How It Works in Practice

Accountability should follow the workflow that creates and uses the access. If a CI/CD pipeline injects a secret, a developer tool provisions an API token, or an AI agent requests temporary permissions, the application, product, or engineering team that deployed that workflow should be the named owner. Platform, cloud, and IAM teams still provide guardrails, but they should not become the default business owner of every machine principal.

Operationally, that means three things. First, every automated access path needs an owner recorded in inventory or CMDB-style records, along with the system, purpose, and expiration logic. Second, the access should be tied to a workflow ticket, deployment artifact, or policy-as-code rule so reviewers can trace why it exists. Third, the team should be accountable for rotation, revocation, and exception handling when the workflow changes.

  • Use ownership metadata for service accounts, workloads, secrets, and agent credentials.
  • Require a business justification that is specific enough to survive audit and incident review.
  • Prefer short-lived credentials and automatic revocation where the workflow allows it.
  • Route approvals to the team that understands the data, tools, and downstream effects.

This aligns with the NIST Cybersecurity Framework’s emphasis on governance and access control, and with the practical identity guidance in The State of Secrets in AppSec, which shows how fragmented secrets practices and weak developer behaviour create lasting exposure. The fact that 75% of organisations report strong confidence while the average leaked secret still takes 27 days to remediate is a reminder that accountability without operational follow-through is mostly ceremonial. These controls tend to break down when multiple platform teams share one pipeline, because ownership gets blurred across the people who provision the access and the people who actually need to answer for it.

Common Variations and Edge Cases

Tighter ownership controls often increase operational overhead, requiring organisations to balance speed of delivery against traceability and revocation discipline. That tradeoff becomes sharper in fast-moving engineering environments, where one deployment may create dozens of ephemeral identities or permissions.

There is no universal standard for this yet, but current guidance suggests separating infrastructure stewardship from access accountability. A cloud platform team may own the templates, guardrails, and secret delivery mechanism, while the product or engineering team owns the specific access instance created by their workflow. That distinction matters for audits, incident response, and emergency revocation.

Edge cases are common. For example, a central platform team may operate a shared automation framework, but each consuming team should still own its instance-level permissions. Similarly, an AI coding assistant may suggest or generate access changes, but the human team that merges and deploys the change remains accountable. The 52 NHI Breaches Analysis is useful here because it shows how often failures start with poor visibility into who controlled the identity lifecycle, not just where the secret was stored.

For organisations using autonomous agents, accountability also needs a human sign-off model for high-risk actions. That does not mean every action needs manual approval, but it does mean the owner must be able to explain the policy, the thresholds, and the rollback path when the agent acts outside normal bounds.

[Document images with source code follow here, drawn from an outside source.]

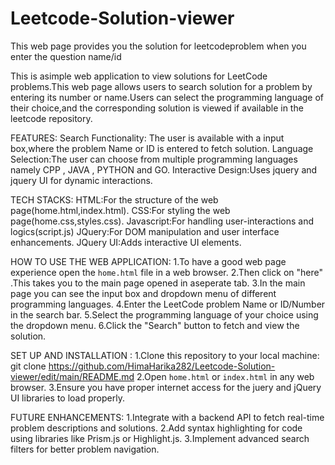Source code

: # Leetcode-Solution-viewer
This web page provides you the solution for leetcodeproblem when you enter the question name/id


This is asimple web application to view solutions for LeetCode problems.This web page allows users to search solution for a problem by entering its number or name.Users can select the programming language of their choice,and the corresponding solution is viewed if available in the leetcode repository.

FEATURES:
   Search Functionality: The user is available with a input box,where the problem Name or ID is entered to fetch solution.
   Language Selection:The user can choose from multiple programming languages namely CPP , JAVA , PYTHON and GO.
   Interactive Design:Uses jquery and jquery UI for dynamic interactions.

TECH STACKS:
   HTML:For the structure of the web page(home.html,index.html).
   CSS:For styling the web page(home.css,styles.css).
   Javascript:For handling user-interactions and logics(script.js)
   JQuery:For DOM manipulation and user interface enhancements.
   JQuery UI:Adds interactive UI elements.

HOW TO USE THE WEB APPLICATION:
    1.To have a good web page experience open the `home.html` file in a web browser.
    2.Then click on "here" .This takes you to the main page opened in aseperate tab.
    3.In the main page you can see the input box and dropdown menu of different programming languages.
    4.Enter the LeetCode problem Name or ID/Number in the search bar.
    5.Select the programming language of your choice using the dropdown menu.
    6.Click the "Search" button to fetch and view the solution.

SET UP AND INSTALLATION :
  1.Clone this repository to your local machine:
    git clone https://github.com/HimaHarika282/Leetcode-Solution-viewer/edit/main/README.md
  2.Open `home.html` or `index.html` in any web browser.
  3.Ensure you have proper internet access for the juery and jQuery UI libraries to load properly.

FUTURE ENHANCEMENTS:
     1.Integrate with a backend API to fetch real-time problem descriptions and solutions.
     2.Add syntax highlighting for code using libraries like Prism.js or Highlight.js.
     3.Implement advanced search filters for better problem navigation.
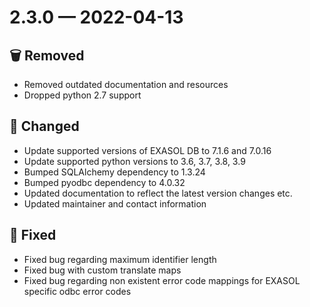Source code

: # 2.3.0 — 2022-04-13

## 🗑️ Removed

* Removed outdated documentation and resources
* Dropped python 2.7 support

## 🔧 Changed

* Update supported versions of EXASOL DB to 7.1.6 and 7.0.16
* Update supported python versions to 3.6, 3.7, 3.8, 3.9
* Bumped SQLAlchemy dependency to 1.3.24
* Bumped pyodbc dependency to 4.0.32
* Updated documentation to reflect the latest version changes etc.
* Updated maintainer and contact information

## 🐞 Fixed

* Fixed bug regarding maximum identifier length
* Fixed bug with custom translate maps
* Fixed bug regarding non existent error code mappings for EXASOL specific odbc error codes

Standards & Framework Alignment

This section maps relevant standards and security frameworks to the operational risks and controls described in this guidance.

OWASP Non-Human Identity Top 10 address the attack and risk surface, while NIST CSF 2.0 and NIST AI RMF set the governance and control requirements practitioners need to meet.

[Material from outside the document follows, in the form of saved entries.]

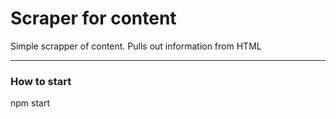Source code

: <h1>Scraper for content</h1>
<p>Simple scrapper of content. Pulls out information from HTML</p>
<hr/>
<h3>How to start</h3>

<p>npm start</p>
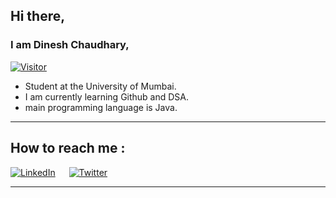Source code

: ## Hi there, 
### I am Dinesh Chaudhary,
[![Visitor](https://visitor-badge.laobi.icu/badge?page_id=DineshPC)](https://github.com/DineshPC)
- Student at the University of Mumbai.
- I am currently learning Github and DSA.
- main programming language is Java.

--------
## How to reach me : 

<a href="https://www.linkedin.com/in/dinesh-chaudhary-a932a9245">![LinkedIn](https://img.shields.io/badge/LinkedIn-0077B5?style=for-the-badge&logo=linkedin&logoColor=white)</a>
&emsp;
<a href="https://twitter.com/DineshCh2003">![Twitter](https://img.shields.io/badge/Twitter-ffffff?style=for-the-badge&logo=twitter&logoColor=blue)</a>
- ---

Framework Control / Reference Relevance
OWASP Non-Human Identity Top 10 NHI-01 Covers ownership and lifecycle gaps for machine identities and secrets.
NIST CSF 2.0 GV.OC-2 Defines organisational roles and responsibilities for cyber risk outcomes.
NIST AI RMF GOVERN Requires clear accountability for AI-enabled decisions and operational oversight.

Assign each automated access path a named owner and enforce review, rotation, and revocation.